In short, software investors now need a sharper filter. “AI exposure” is not enough. Every company claims that, preferably before lunch. The better question is whether AI makes the product more necessary, less necessary, or merely more marketable.
There are still risks. Datadog’s valuation now reflects a lot of good news, so even small disappointments could matter. Strong growth can support high expectations, but high expectations rarely come with a safety helmet.
Competition is another risk. Cloud providers, security vendors and other software platforms all want more of the same budget. Customers may also try to simplify their software stacks, especially if the economy weakens.

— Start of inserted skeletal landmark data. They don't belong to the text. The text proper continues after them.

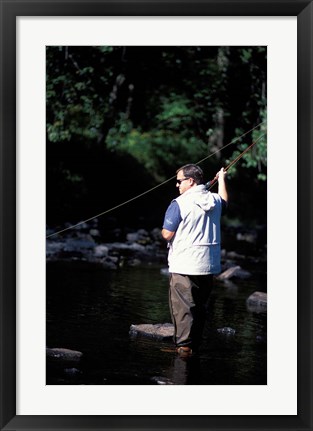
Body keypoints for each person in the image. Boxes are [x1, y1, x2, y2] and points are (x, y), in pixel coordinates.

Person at [161, 164, 228, 356]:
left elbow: (167, 234)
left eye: (180, 181)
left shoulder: (179, 203)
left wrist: (165, 232)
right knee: (200, 307)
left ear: (191, 181)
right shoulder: (214, 200)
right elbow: (224, 201)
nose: (177, 185)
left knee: (183, 308)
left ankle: (183, 348)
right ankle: (193, 346)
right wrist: (222, 179)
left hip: (184, 264)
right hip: (209, 265)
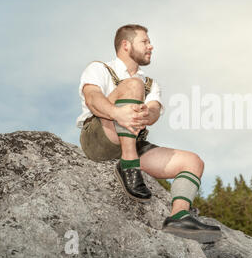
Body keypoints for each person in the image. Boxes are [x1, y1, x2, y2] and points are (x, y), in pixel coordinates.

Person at [76, 24, 221, 243]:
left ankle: (178, 217)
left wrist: (145, 113)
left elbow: (154, 110)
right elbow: (93, 99)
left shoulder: (150, 84)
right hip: (100, 135)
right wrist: (117, 113)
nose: (150, 46)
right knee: (133, 85)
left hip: (133, 139)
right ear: (126, 45)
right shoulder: (99, 68)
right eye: (145, 41)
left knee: (193, 162)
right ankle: (129, 164)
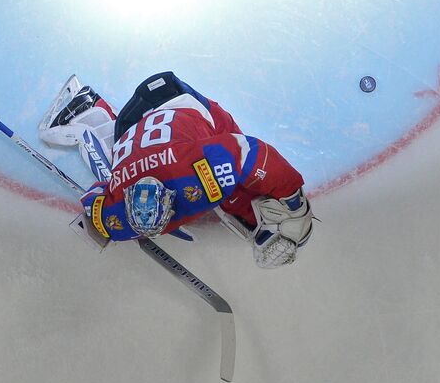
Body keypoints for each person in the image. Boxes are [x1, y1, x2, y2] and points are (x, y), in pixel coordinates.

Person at [38, 71, 313, 268]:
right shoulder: (114, 214)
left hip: (178, 100)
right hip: (130, 125)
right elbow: (93, 197)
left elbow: (251, 152)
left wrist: (293, 199)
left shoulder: (191, 175)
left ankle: (92, 112)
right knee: (225, 188)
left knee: (235, 194)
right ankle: (91, 110)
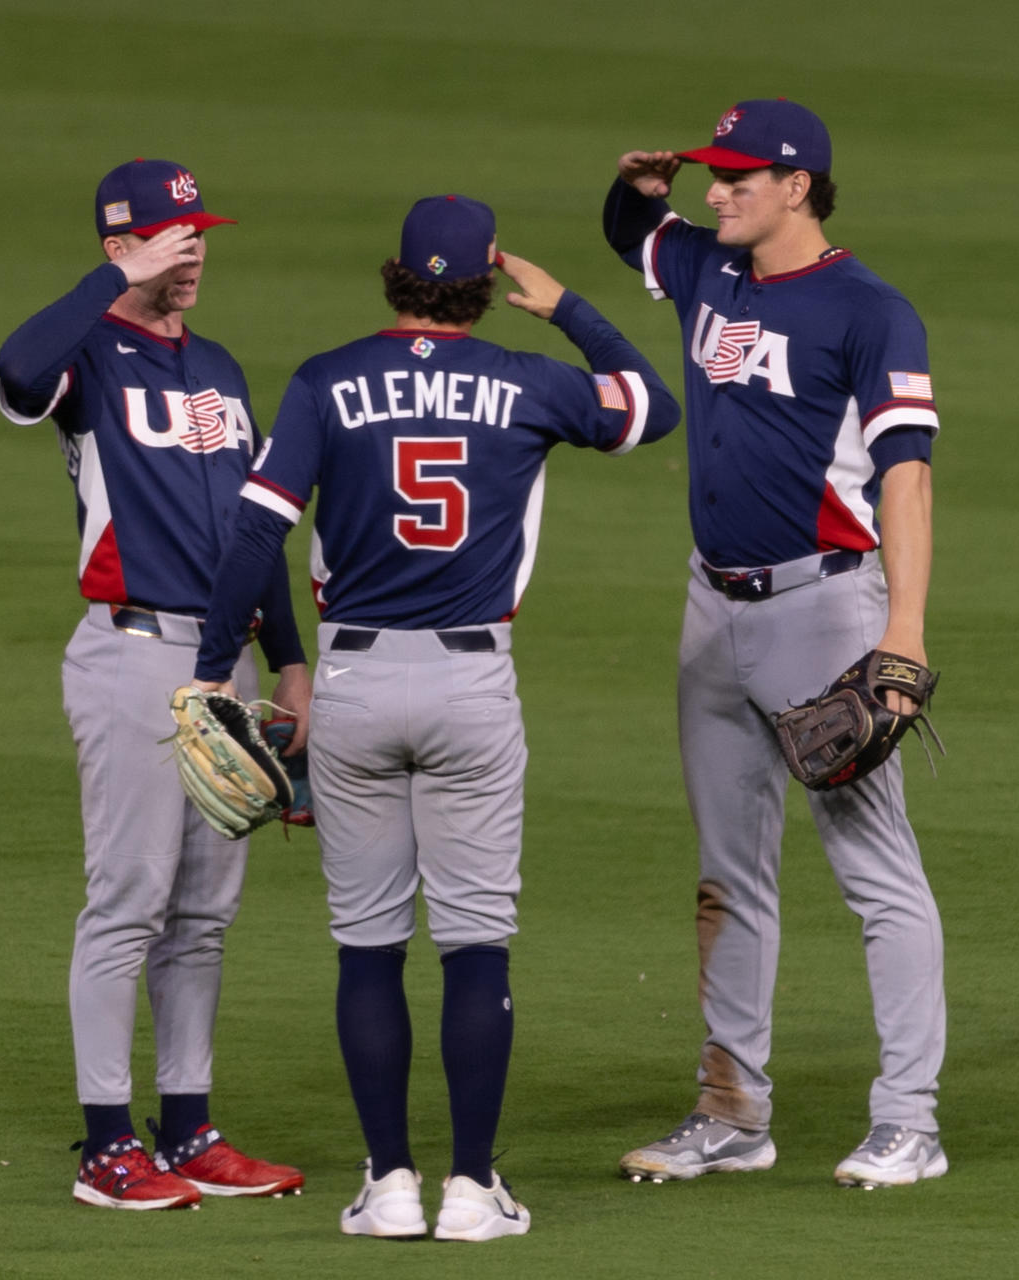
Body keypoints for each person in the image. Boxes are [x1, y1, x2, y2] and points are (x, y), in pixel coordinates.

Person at [189, 195, 680, 1240]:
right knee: (475, 947)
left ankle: (389, 1182)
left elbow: (253, 534)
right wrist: (567, 310)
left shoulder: (327, 381)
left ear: (396, 275)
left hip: (356, 686)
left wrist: (208, 671)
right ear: (482, 280)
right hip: (471, 686)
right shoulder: (526, 381)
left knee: (367, 947)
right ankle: (470, 1189)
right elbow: (653, 406)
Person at [603, 99, 951, 1189]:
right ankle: (733, 1112)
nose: (717, 193)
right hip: (713, 612)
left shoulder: (869, 310)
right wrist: (643, 184)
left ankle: (910, 1119)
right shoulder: (712, 270)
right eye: (713, 177)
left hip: (827, 613)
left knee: (875, 871)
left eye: (738, 178)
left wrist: (901, 630)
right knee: (727, 874)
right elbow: (632, 233)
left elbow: (905, 473)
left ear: (798, 185)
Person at [0, 158, 312, 1210]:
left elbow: (256, 525)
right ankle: (103, 1145)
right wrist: (111, 282)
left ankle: (188, 1129)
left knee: (204, 911)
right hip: (131, 649)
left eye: (200, 234)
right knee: (127, 898)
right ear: (122, 245)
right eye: (173, 237)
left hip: (229, 657)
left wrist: (293, 658)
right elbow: (12, 371)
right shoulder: (85, 354)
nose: (194, 251)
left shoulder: (218, 364)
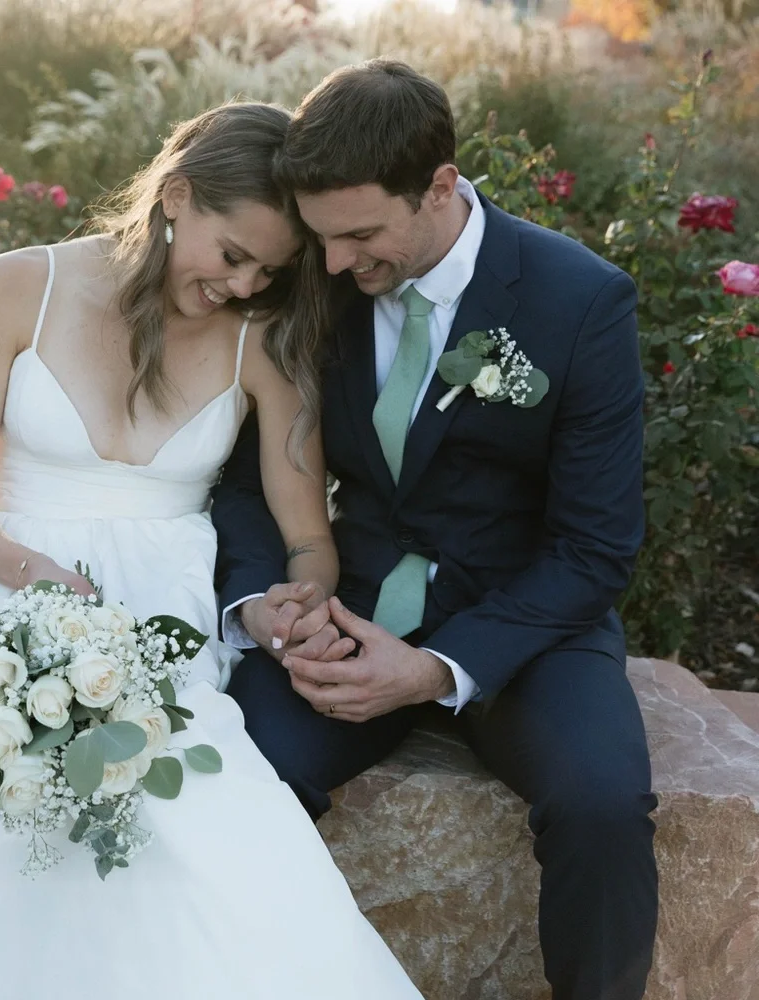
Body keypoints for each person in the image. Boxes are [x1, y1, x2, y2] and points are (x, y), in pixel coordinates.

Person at [0, 103, 423, 999]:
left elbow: (308, 537)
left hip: (160, 635)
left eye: (268, 270)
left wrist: (295, 602)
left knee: (196, 841)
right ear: (176, 196)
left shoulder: (261, 338)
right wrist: (41, 584)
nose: (241, 284)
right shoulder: (17, 285)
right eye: (232, 255)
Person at [214, 62, 658, 1000]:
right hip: (348, 608)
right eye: (322, 237)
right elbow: (250, 482)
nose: (336, 263)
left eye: (362, 234)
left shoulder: (580, 302)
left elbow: (595, 547)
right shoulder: (318, 283)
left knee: (603, 804)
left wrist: (433, 670)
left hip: (526, 625)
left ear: (441, 186)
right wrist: (262, 601)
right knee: (235, 772)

Finally, AI demand itself could become uneven. Companies are still learning how much value they get from AI tools in production. Watch for signs such as slower customer growth, weaker usage expansion, lower free cash flow margins, or management talking more about “long-term opportunity” than near-term adoption.
Datadog’s results do not prove that all software is safe from AI disruption. They prove something more useful: the software sector is not one single story. AI can replace some tasks, weaken some pricing models, and make some tools look ordinary. But it can also create new problems that companies must monitor, secure and control.
Datadog rallied because investors saw a software business standing near that control layer. For long-term investors, that is the real takeaway. The AI age may not reward every software company, but it still needs software that keeps the machines from turning the office into a very expensive guessing game.